From Martyrdom to dialogue, this could be the motto of Beirut. Beirut was a martyred city. Beirut is now the city of the interfaith revival.
In the heart of Beirut, Martyrs’ Square, Sahat al Chouhada is aptly named. It is noticeable by its eponymous statuary riddled with bullets. The sculpture depicts two martyrs lying at the foot of a woman brandishing the flame of freedom and hugging a young man with an amputated arm. Built in 1960, the monument was erected in place of another monument built in 1930 with the same strong symbolic impact. The first monument represented two women, one Muslim, the other Christian, mourning together the death of their children. It was aimed at paying tribute to Syrian and Lebanese martyrs hanged in 1916 by the Ottoman occupier.
Beirut’s Marty’s Square itself martyred
The new Martyr’s monument built in 1960 will inadvertently become an almost living symbol of the new martyrdom suffered by Lebanese people between 1975 and 1990, the years of civil war during which Lebanese people killed each other.

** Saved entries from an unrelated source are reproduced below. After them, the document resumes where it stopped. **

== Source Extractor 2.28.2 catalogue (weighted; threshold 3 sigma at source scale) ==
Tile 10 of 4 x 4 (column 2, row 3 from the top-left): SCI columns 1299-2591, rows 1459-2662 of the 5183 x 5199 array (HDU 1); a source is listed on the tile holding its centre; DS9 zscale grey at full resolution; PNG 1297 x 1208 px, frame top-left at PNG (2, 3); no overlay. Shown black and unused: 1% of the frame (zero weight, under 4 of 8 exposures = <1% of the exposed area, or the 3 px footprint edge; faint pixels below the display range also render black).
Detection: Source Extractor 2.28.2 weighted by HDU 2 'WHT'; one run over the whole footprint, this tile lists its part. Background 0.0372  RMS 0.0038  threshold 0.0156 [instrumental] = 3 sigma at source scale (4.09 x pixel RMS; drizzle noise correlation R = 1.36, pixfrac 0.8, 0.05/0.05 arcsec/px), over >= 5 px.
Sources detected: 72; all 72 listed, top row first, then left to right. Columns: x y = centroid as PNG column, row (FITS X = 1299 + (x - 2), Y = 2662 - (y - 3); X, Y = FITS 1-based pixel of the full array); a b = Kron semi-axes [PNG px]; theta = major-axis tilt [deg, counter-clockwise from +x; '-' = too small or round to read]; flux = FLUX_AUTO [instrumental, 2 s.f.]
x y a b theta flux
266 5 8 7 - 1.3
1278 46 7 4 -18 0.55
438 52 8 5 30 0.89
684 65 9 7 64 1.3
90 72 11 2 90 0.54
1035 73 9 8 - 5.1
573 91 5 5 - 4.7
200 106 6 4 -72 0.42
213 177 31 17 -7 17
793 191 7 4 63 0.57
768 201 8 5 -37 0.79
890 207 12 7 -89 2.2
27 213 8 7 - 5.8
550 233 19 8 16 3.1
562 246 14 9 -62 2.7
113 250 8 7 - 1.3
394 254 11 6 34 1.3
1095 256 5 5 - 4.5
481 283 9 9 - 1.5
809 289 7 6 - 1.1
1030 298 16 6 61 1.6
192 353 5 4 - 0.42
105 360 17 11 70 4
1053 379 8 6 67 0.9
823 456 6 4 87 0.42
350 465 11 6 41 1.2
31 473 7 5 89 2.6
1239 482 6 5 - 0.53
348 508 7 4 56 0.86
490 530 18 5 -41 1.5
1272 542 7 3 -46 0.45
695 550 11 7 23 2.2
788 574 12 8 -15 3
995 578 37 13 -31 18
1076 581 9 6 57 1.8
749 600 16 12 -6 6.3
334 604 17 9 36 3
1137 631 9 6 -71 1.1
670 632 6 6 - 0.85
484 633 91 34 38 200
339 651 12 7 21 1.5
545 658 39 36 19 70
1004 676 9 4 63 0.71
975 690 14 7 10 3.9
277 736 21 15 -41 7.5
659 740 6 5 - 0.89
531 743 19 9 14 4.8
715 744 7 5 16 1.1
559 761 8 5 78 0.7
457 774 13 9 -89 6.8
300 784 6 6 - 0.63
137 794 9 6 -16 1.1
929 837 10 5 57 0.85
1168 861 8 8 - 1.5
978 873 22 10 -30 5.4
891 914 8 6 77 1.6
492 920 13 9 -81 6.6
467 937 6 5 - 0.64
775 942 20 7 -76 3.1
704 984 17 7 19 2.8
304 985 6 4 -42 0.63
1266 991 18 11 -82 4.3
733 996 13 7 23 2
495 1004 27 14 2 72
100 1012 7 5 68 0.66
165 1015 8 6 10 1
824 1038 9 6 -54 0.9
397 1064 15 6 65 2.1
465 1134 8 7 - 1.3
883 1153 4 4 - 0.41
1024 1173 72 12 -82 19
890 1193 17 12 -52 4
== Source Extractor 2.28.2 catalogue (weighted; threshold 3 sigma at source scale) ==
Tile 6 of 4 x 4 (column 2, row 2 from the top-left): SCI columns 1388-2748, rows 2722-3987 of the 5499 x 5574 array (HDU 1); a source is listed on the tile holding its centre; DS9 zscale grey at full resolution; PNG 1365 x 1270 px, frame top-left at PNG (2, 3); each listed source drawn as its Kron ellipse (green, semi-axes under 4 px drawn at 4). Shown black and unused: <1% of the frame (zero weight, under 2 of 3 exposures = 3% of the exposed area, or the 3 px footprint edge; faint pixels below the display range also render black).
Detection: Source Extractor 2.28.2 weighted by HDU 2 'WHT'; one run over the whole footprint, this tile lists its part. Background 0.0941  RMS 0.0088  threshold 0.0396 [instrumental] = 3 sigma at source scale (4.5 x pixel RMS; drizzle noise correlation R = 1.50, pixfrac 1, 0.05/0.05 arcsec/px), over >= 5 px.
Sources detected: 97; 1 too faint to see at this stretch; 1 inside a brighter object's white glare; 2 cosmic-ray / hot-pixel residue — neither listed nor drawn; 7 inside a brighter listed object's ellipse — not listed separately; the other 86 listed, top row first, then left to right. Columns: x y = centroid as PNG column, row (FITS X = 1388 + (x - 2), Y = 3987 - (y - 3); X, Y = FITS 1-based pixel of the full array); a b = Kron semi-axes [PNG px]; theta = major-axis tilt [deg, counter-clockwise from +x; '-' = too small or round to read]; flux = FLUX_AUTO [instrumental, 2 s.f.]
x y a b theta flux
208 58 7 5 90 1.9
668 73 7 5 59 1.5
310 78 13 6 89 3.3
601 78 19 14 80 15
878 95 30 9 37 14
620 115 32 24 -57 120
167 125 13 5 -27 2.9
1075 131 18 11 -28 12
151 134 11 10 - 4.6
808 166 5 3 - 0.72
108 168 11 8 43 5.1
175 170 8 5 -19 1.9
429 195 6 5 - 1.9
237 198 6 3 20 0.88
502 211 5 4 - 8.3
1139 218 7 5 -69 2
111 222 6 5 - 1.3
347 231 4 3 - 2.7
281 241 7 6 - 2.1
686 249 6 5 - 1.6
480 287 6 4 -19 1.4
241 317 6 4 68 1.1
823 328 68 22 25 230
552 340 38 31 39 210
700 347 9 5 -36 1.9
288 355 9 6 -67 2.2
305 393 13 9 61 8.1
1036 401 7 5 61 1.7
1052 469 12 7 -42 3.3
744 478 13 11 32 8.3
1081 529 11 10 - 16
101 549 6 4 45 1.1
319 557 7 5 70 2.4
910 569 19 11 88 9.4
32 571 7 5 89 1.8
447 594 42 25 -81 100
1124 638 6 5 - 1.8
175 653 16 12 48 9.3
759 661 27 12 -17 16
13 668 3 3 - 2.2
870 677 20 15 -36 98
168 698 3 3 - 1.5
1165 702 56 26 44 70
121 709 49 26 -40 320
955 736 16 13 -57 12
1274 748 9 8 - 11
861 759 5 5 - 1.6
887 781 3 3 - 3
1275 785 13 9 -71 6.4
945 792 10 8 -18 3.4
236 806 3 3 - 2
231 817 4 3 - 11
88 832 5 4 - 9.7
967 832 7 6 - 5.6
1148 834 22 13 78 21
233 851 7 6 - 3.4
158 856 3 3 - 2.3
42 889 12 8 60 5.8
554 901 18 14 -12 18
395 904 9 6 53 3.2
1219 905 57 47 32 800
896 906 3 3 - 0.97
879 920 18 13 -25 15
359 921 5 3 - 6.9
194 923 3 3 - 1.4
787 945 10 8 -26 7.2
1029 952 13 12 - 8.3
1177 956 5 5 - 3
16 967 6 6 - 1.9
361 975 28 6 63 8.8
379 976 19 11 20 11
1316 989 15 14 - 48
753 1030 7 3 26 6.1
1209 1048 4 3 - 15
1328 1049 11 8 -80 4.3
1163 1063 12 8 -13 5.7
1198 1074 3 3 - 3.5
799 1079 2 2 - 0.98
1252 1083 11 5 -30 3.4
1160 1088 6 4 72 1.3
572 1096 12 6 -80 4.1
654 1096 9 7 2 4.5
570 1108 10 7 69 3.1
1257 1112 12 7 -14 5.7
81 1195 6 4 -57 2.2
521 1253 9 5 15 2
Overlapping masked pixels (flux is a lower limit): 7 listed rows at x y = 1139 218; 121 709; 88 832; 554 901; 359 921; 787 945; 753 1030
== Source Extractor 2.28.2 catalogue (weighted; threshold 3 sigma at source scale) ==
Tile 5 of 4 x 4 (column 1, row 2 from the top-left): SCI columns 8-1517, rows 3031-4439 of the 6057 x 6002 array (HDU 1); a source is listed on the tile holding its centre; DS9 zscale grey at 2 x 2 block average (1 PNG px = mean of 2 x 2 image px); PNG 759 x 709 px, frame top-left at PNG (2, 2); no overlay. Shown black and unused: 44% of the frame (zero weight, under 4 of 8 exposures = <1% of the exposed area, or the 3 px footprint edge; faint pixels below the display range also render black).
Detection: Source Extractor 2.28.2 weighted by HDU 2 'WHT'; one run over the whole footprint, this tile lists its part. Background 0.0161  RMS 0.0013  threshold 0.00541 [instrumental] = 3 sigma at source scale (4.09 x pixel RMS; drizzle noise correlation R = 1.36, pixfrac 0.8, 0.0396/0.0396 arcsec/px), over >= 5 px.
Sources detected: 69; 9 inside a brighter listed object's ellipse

Located at the crossing point of the demarcation line separating the Muslim neighborhood of West Beirut from the Christian neighborhood of East Beirut, the Martyr’s Monument was in sniper’s line of fire. Stigmas of the stone give the monument a mystically human appearance.
From martyrdom to dialogue: Lebanese national unity embodied in the national day
On this day of March 25, 2019, the country celebrates its National Day. From martyrdom to dialogue: the celebration is not without recalling the symbolism of the first Martyrs’ Monument, the one dating back to 1930. Since a few years, March 25 in Lebanon is indeed dedicated to the Muslim-Christian dialogue.
According to the local press, Beirut would be the only country in the world to have a national day dedicated to the Muslim-Christian dialogue. Both communities pray together Mary, Maryam, in Arabic, to which the Koran consecrates an entire sura. Under the auspices of the Churches of Lebanon, the Ecumenical Council of the Middle East and the community of Taizé in France, an ecumenical meeting is organized at the Seaside Arena Fair Ground in Beirut.
Although it takes place in a modernist and unattractive building, the ceremony leaves the visitor speechless. It brings together over 1600 young Christian and Muslim believers from more than 43 countries around the world, communicating with an amazing fervor. Almost all Muslim and Christian clerics in the country attend the ceremony: they are Catholic, Maronite, Orthodox, Chaldean, Sunni and Shiite. They gather in the midst of the songs of young Muslim choristers dressed in Marian colors.
Later in the day, the young Christians are taken to the Great Mosque Muhammad al-Amin, located on Martyrs’ Square, to learn further on Muslim rites. And surprisingly, girls and boys are allowed to pause side by side in the prayer hall of the Mosque.
Beirut, at the intersection between the past and the future
War wounds are also visible in Chouf’s Druze villages, a majestic snow-covered mountain overlooking this little piece of the Middle East. The bullet-ridden car exposed in Kamal Joumblatt’s family home in the village of Mukhtara reflects the assassination of the Lebanese Druze leader in his car on a Chouf road in 1977, shortly after Syria invaded Lebanon.
Strolling a few days in Beirut provides the visitor with plenty of discovery opportunities, just to name a few, the feverish reconstruction of the city, the cultural diversity of the population, a friendly conversation with Armenian residents, the Lebanese youth swinging between the East and West enjoying strolling around the Marina.
But Lebanon remains a land of contrast.
A less visible reality of suffering and survival is also taking place. Syrian kids in suburbs areas hiding their faces are a reminder of on-going war on the other side of the border. The district of DEKWANA, RAJ in Beirut has a high concentration of Iraqi Christian refugees surviving in substandard housing. These refugees, who fled ISIS persecutions, feel today to be neglected by the media.